The prime minister recalled the love and affection Pakistanis have for Prince William's late mother, Princess Diana, owing to her compassion and support for charitable causes.

Also read: William and Kate advised to eat spicy Pakistani cuisine

In response, Prince William termed Pakistan "a very important country for the United Kingdom" and thanked the government for the warm welcome and hospitality extended to them and their entourage.

Nearly half of Pakistani school-age children — 23 million — do not attend school, UNICEF says.

Duchess of Cambridge, Kate Middleton, shakes hands with a student at a government-run school in Islamabad, Pakistan, October 15, 2019. AFP/Aamir Qureshi

Girls and women are particularly sidelined in terms of studies in a country where they have struggled for basic rights for decades.

Last year, a Human Rights Watch (HRW) report said 32 percent of primary school-age girls are out of school, as opposed to 21 percent of boys.

Details of the royal couple's five-day visit — their first official trip to Pakistan — are being kept under wraps, with security expected to be tight.

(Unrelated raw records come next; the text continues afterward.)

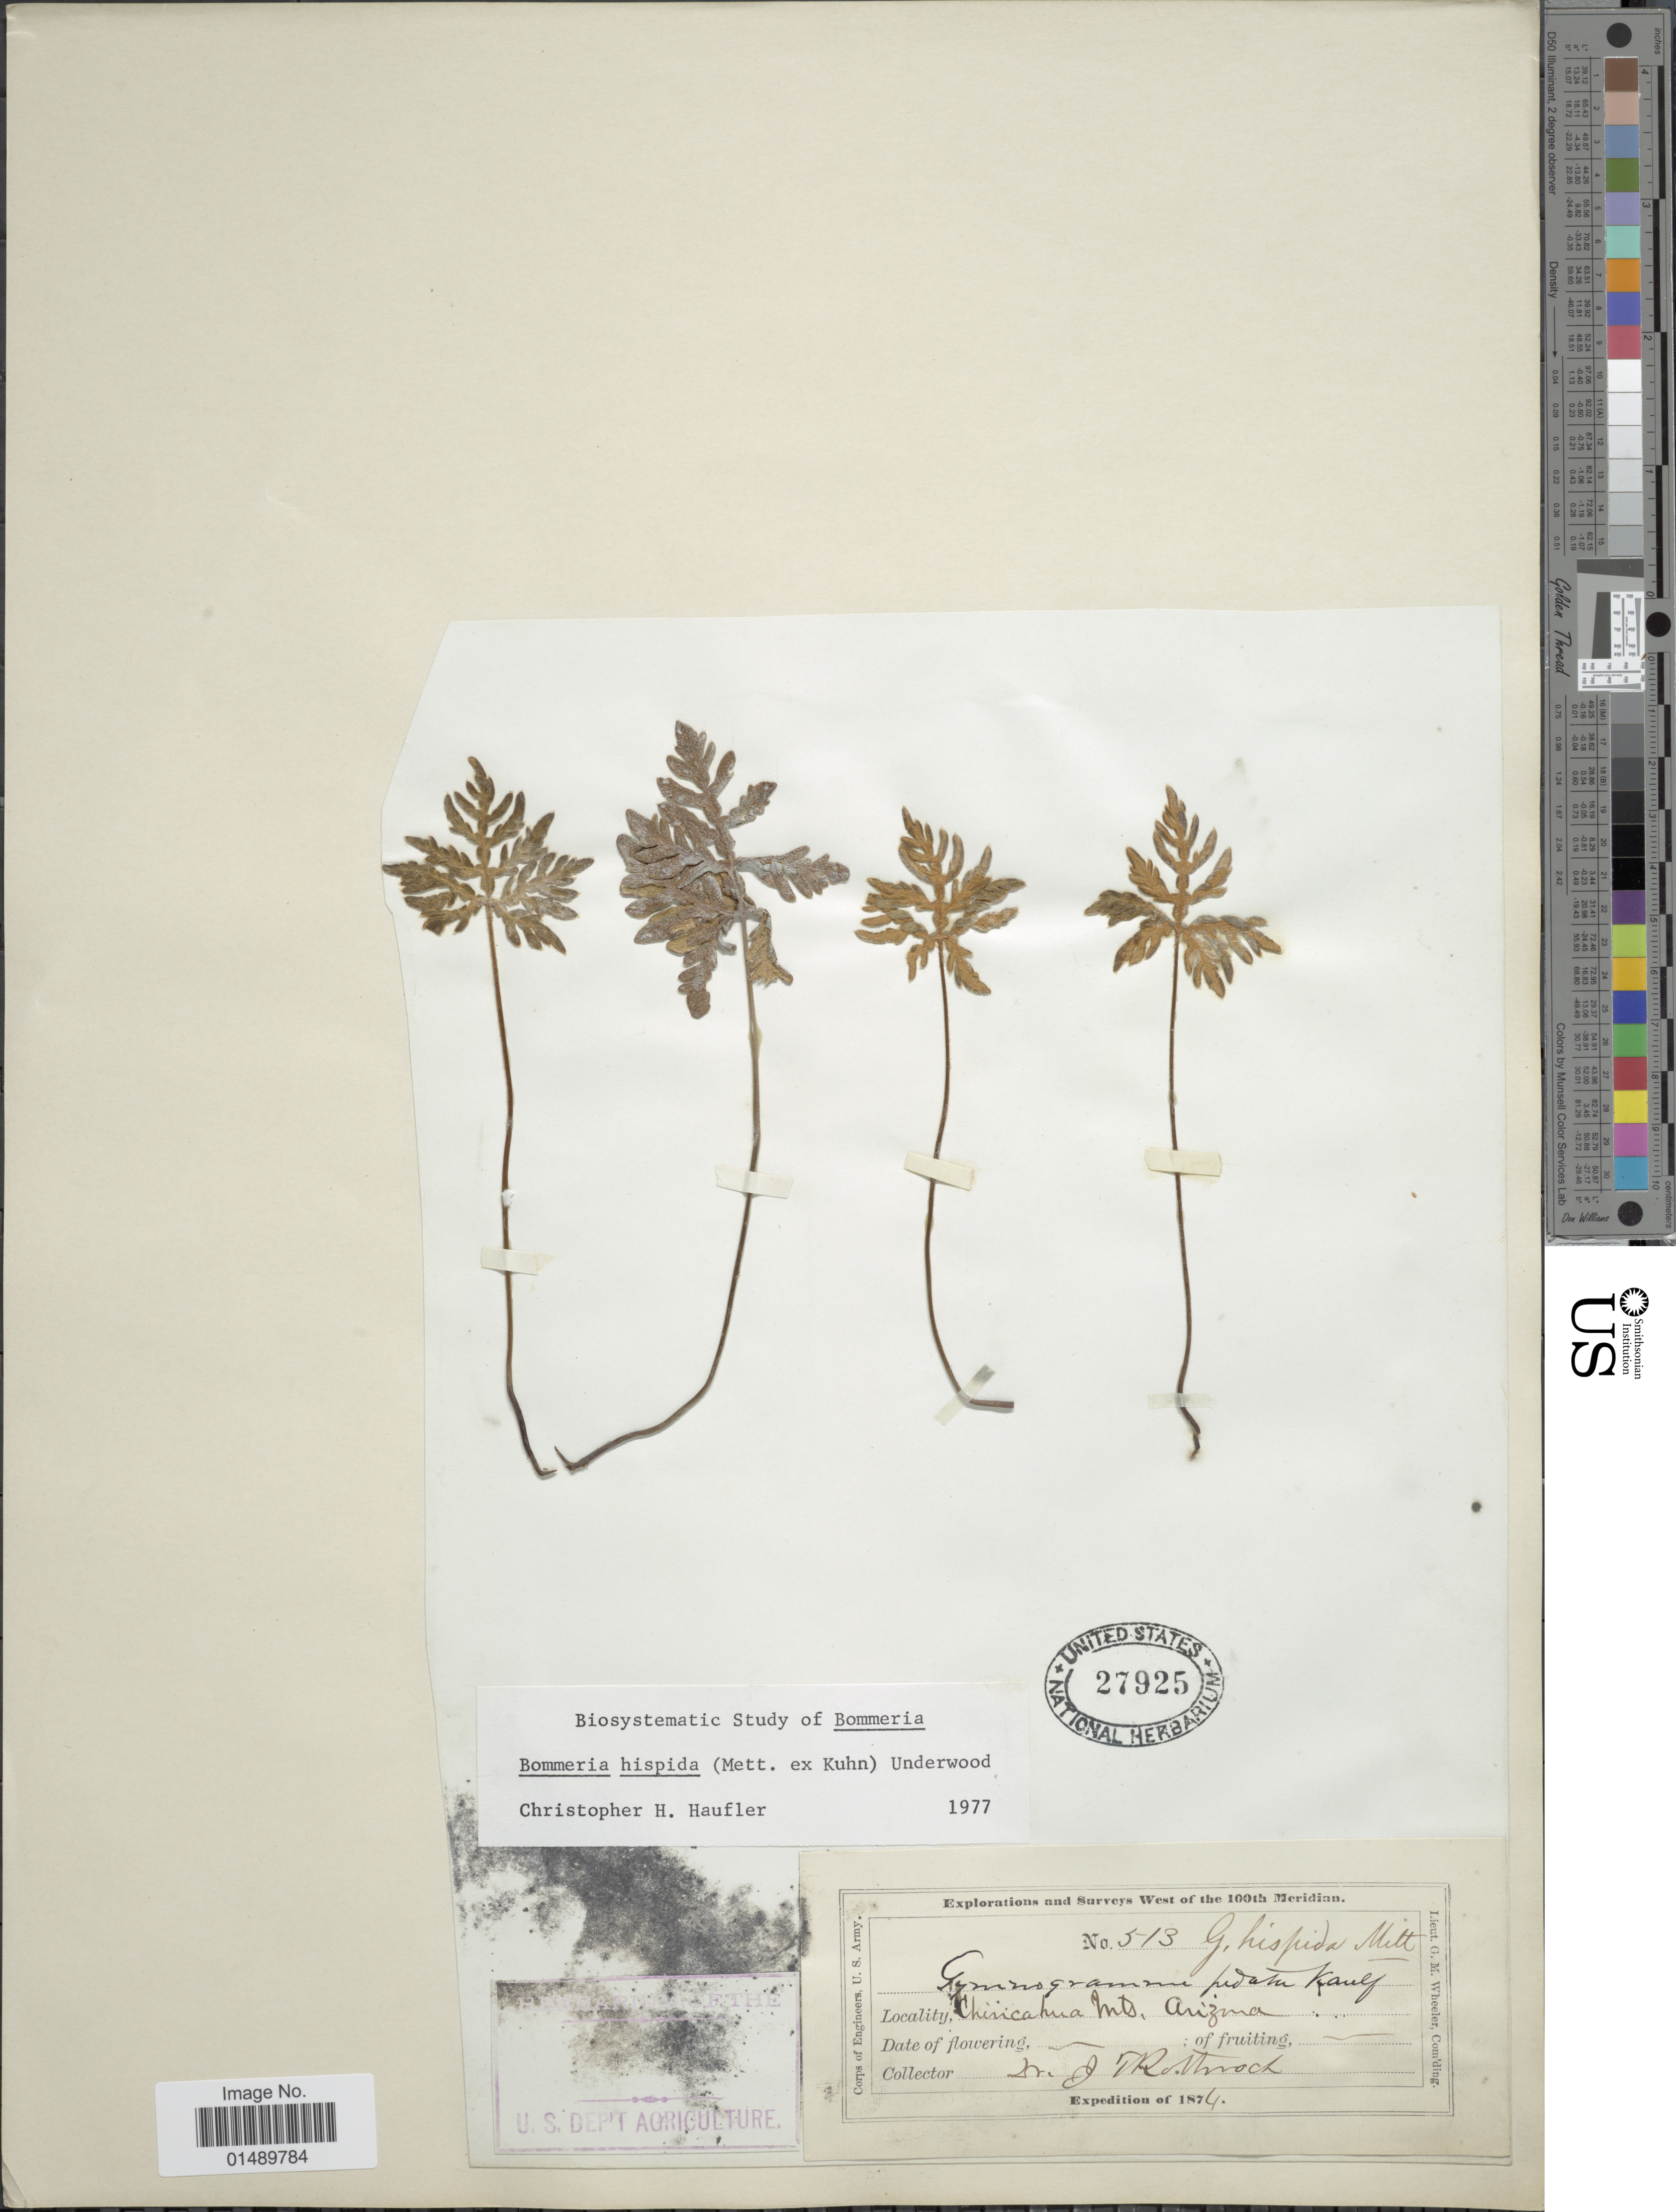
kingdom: Plantae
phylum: Tracheophyta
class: Polypodiopsida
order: Polypodiales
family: Pteridaceae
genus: Bommeria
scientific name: Bommeria hispida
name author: (Mett. ex Kuhn) Underw.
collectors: J. T. Rothrock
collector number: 513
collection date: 1874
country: United States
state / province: Arizona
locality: Arizona, Chincahua Mts.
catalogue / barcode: US 27925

The next stop for Kate and William after visiting the girls' model school was at the Margalla Hills National Park (MHNP), Trail 5, where they took part in activities with local school kids. There, they encouraged local school children to learn about conservation and pollution.

In addition to Islamabad, they are set to visit Pakistan's second-largest city Lahore — once the capital of the Mughal Empire — as well as the mountainous north and the region near the border with Afghanistan in the west.